[The records Boundary: Start]

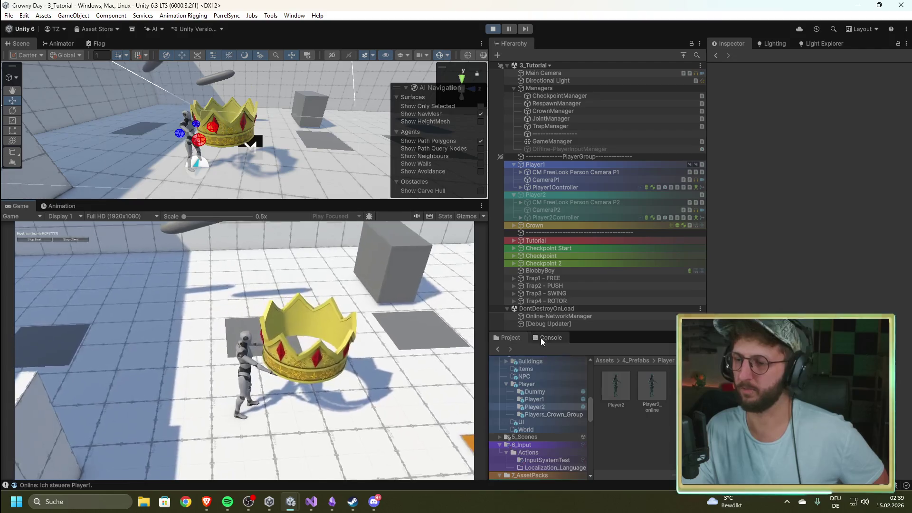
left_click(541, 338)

[The records Boundary: End]
[The records Boundary: Start]

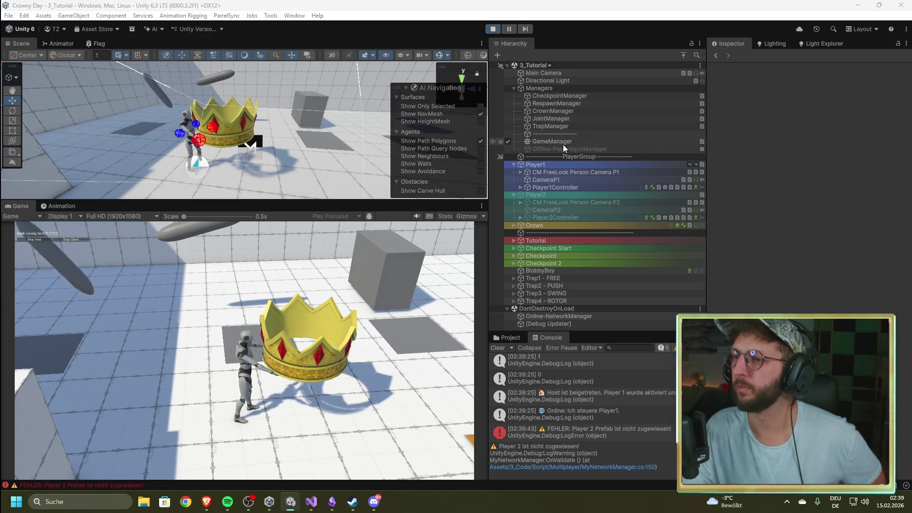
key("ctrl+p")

[The records Boundary: End]
[The records Boundary: Start]

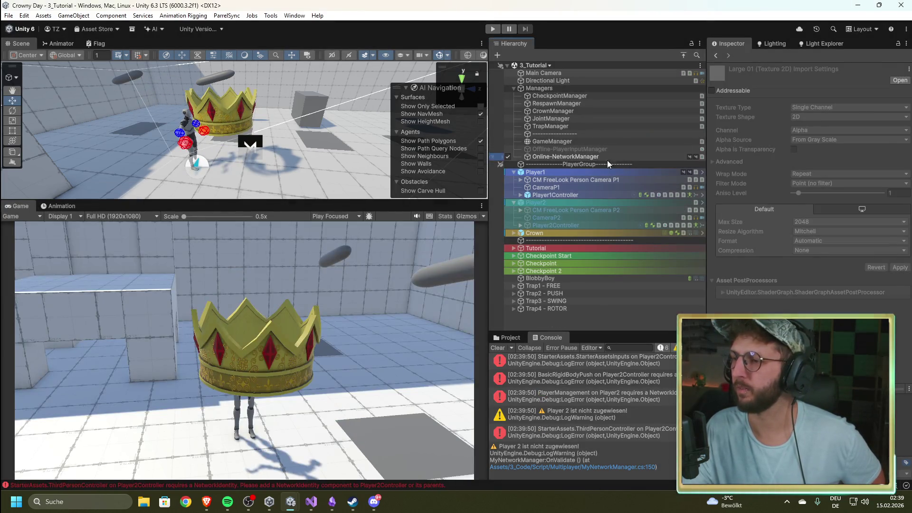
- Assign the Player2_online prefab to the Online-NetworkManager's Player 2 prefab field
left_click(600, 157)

[The records Boundary: End]

**Action item:** Working from the material above, restate word for word the lines between the line with "- Assign the" and the line with "left_click(600, 157)", both included, and only those.

**Completed exercise:**
- Assign the Player2_online prefab to the Online-NetworkManager's Player 2 prefab field
left_click(600, 157)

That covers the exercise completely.